- [The task] Copy out all lines of the material below in which "Mean" occurs.

- [Data records]
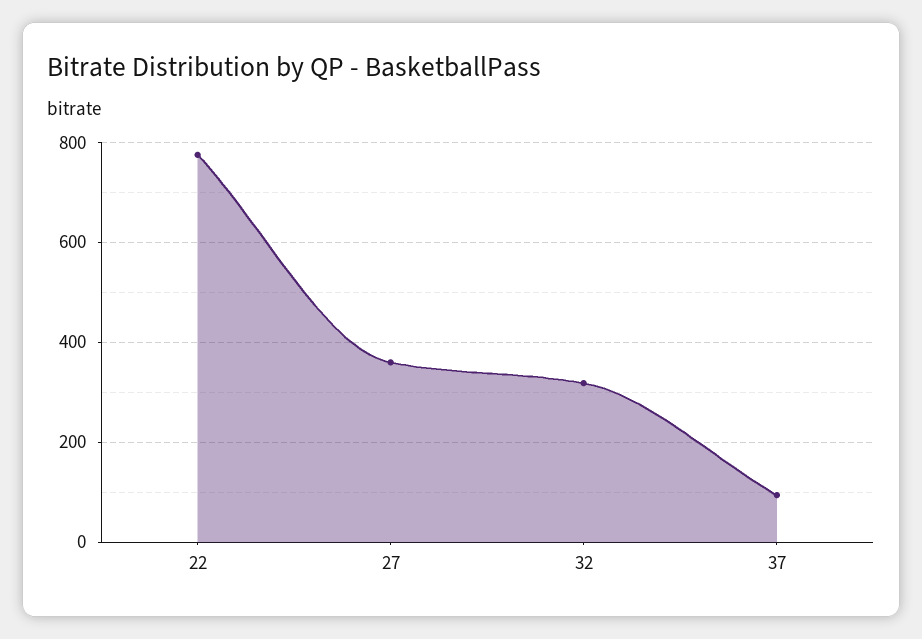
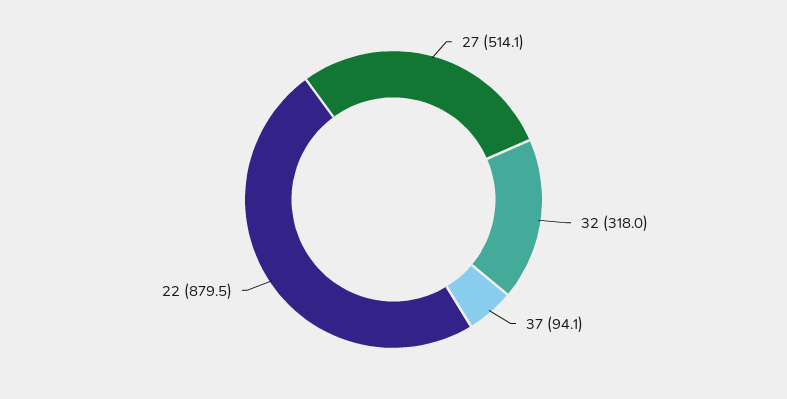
22: 780 -> 879.5
27: 360 -> 514.1

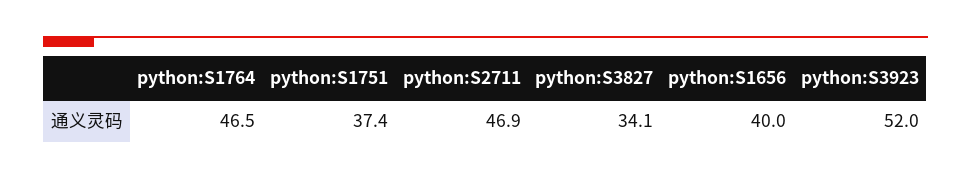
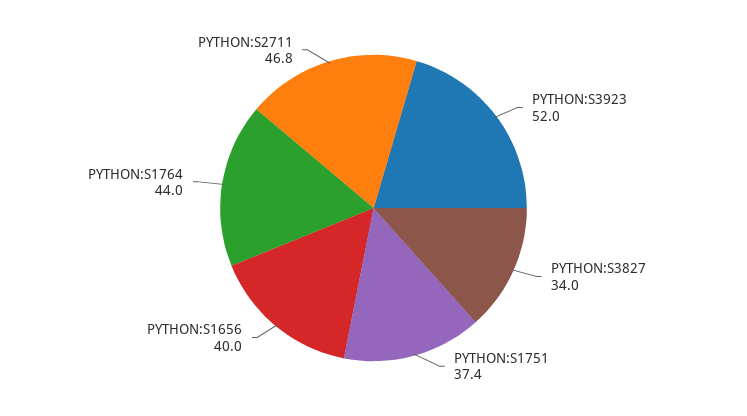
python:S1764: 46.5 -> 44
python:S2711: 46.9 -> 46.8
python:S3827: 34.1 -> 34

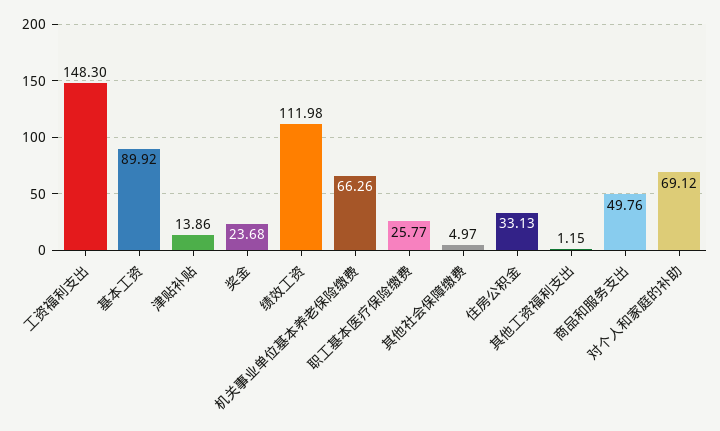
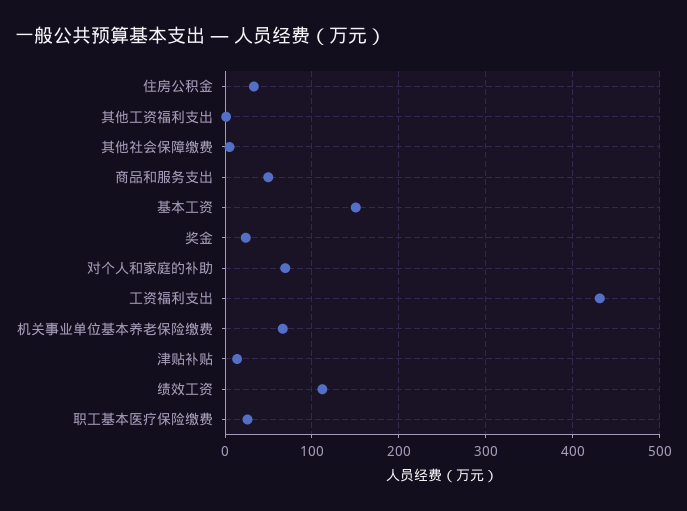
工资福利支出: 148.3 -> 430
基本工资: 89.92 -> 150

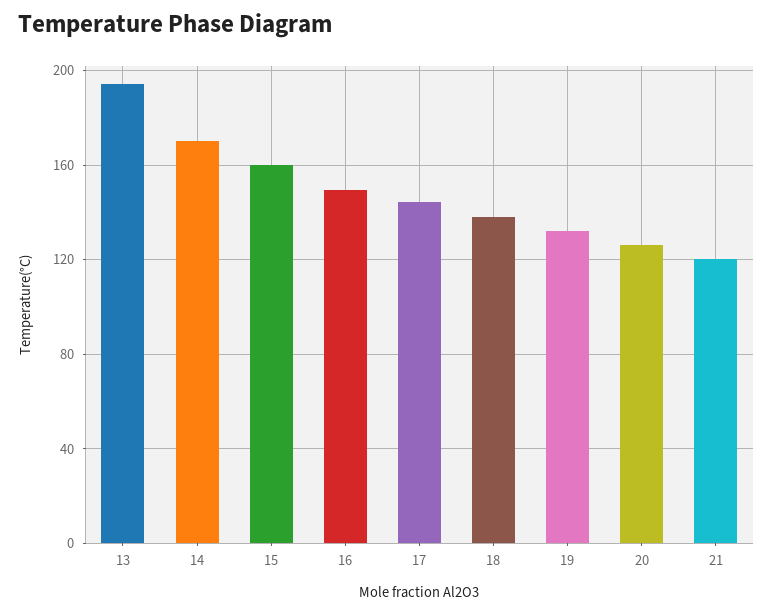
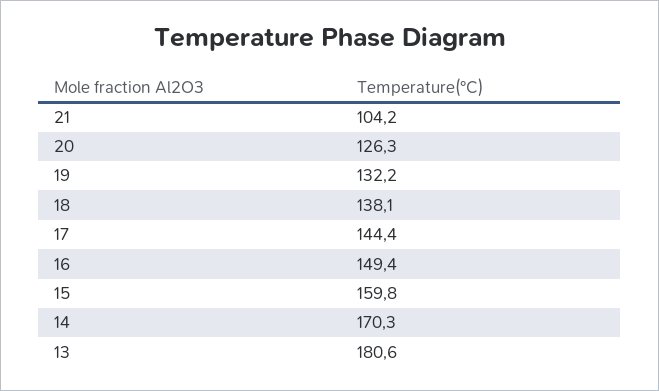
13: 195 -> 180.6
21: 120 -> 104.2

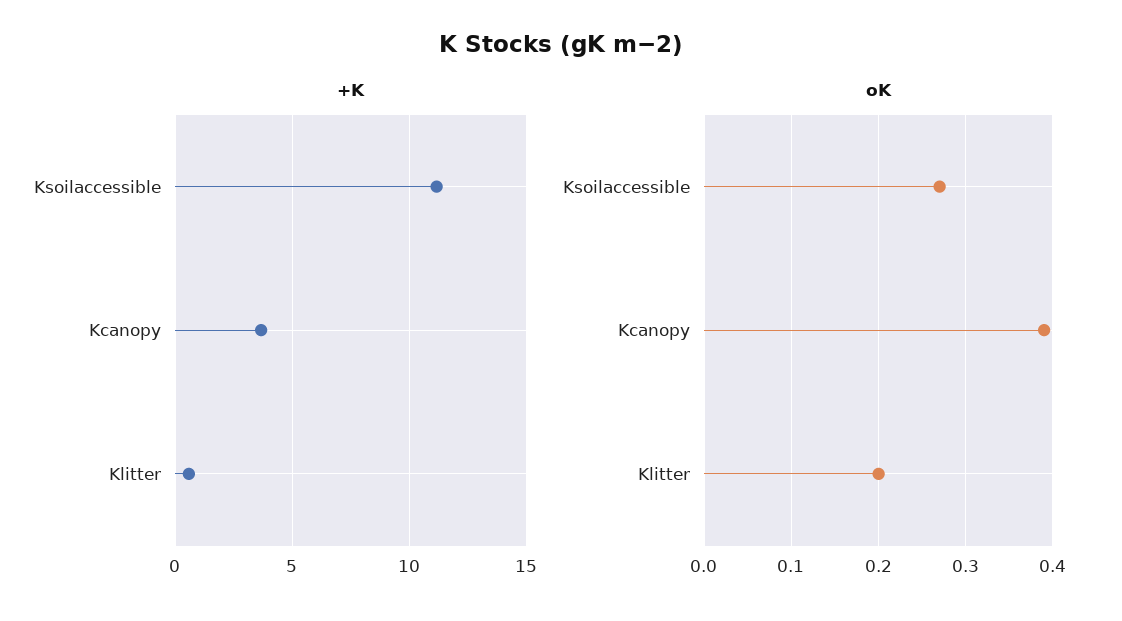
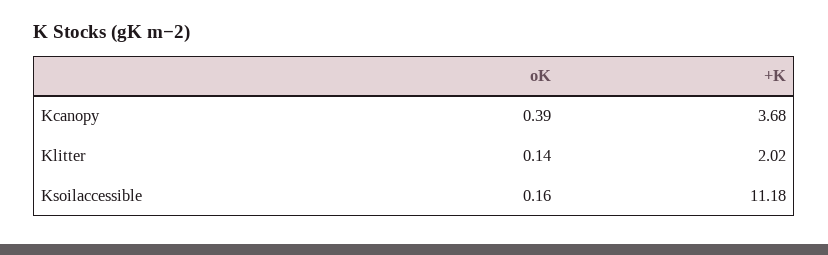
+K, Klitter: 0.5 -> 2.02
oK, Ksoilaccessible: 0.27 -> 0.16
oK, Klitter: 0.2 -> 0.14

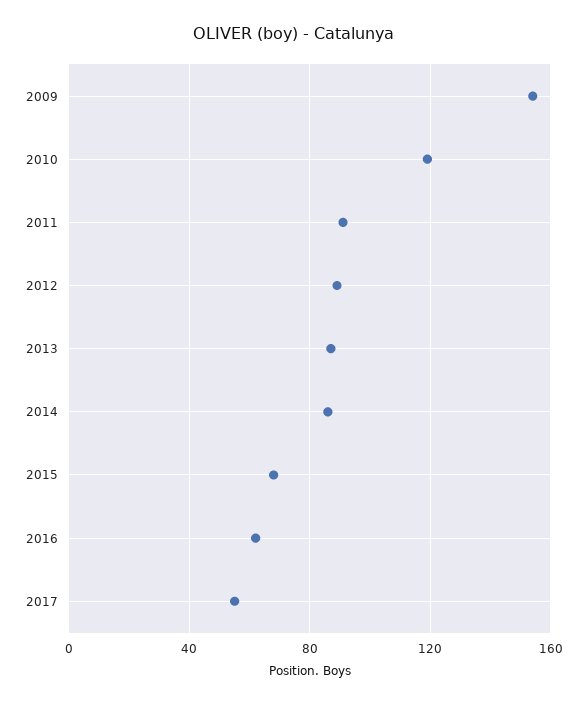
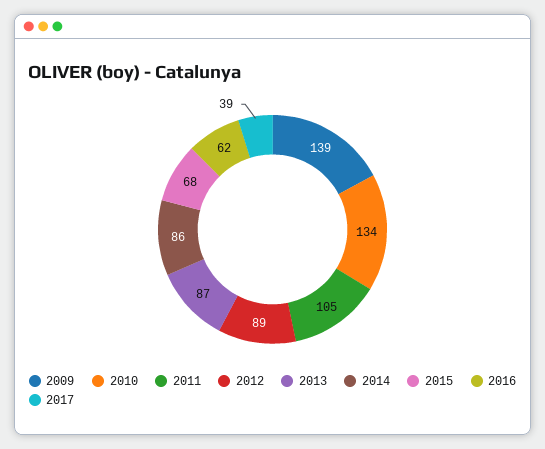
2009: 155 -> 139
2010: 120 -> 134
2011: 90 -> 105
2017: 55 -> 39

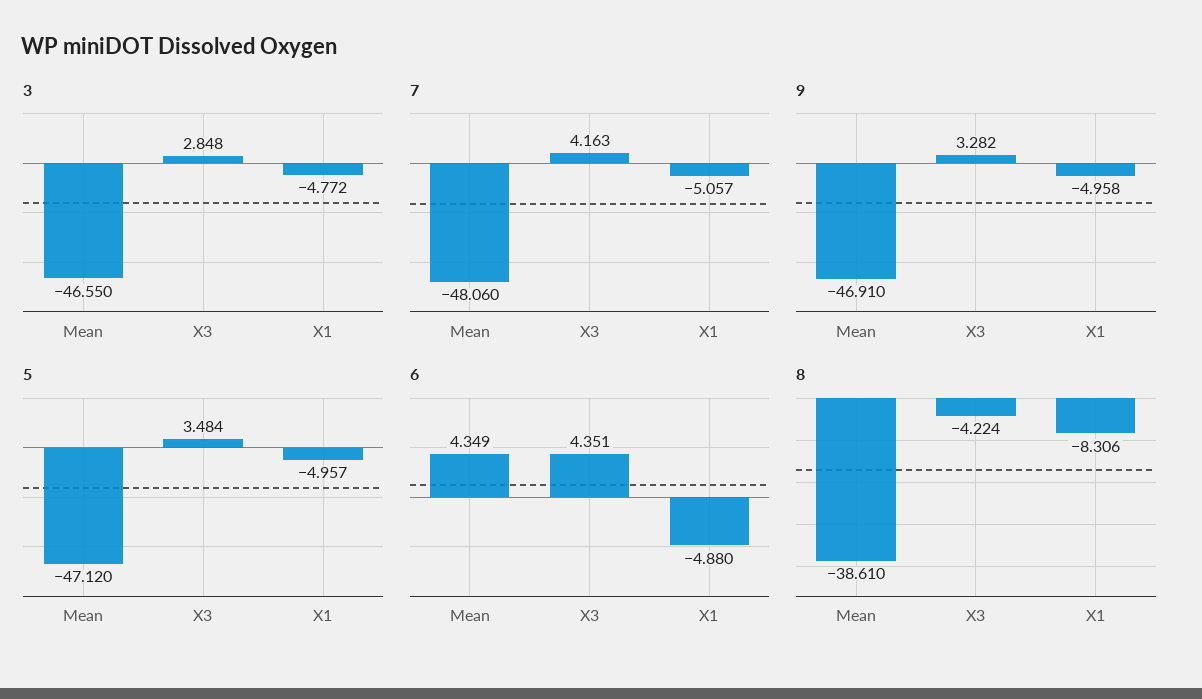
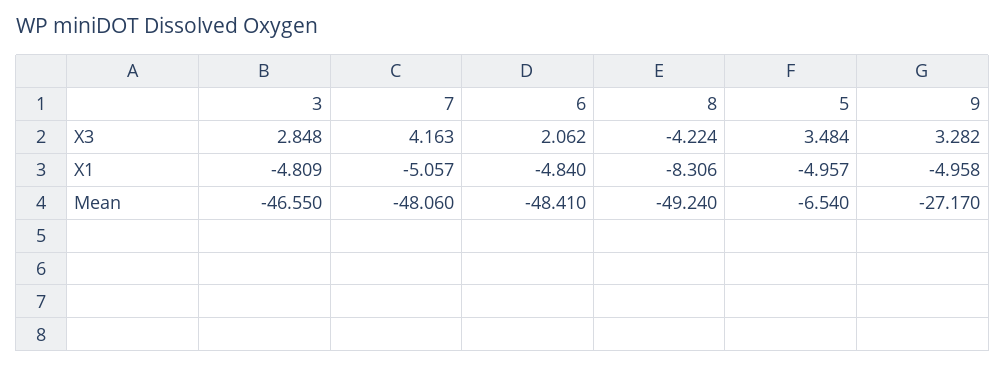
3, X1: -4.772 -> -4.809
9, Mean: -46.91 -> -27.17
5, Mean: -47.12 -> -6.54
6, Mean: 4.349 -> -48.41
6, X3: 4.351 -> 2.062
6, X1: -4.88 -> -4.84
8, Mean: -38.61 -> -49.24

- [Written reply]
9, Mean: -46.91 -> -27.17
5, Mean: -47.12 -> -6.54
6, Mean: 4.349 -> -48.41
8, Mean: -38.61 -> -49.24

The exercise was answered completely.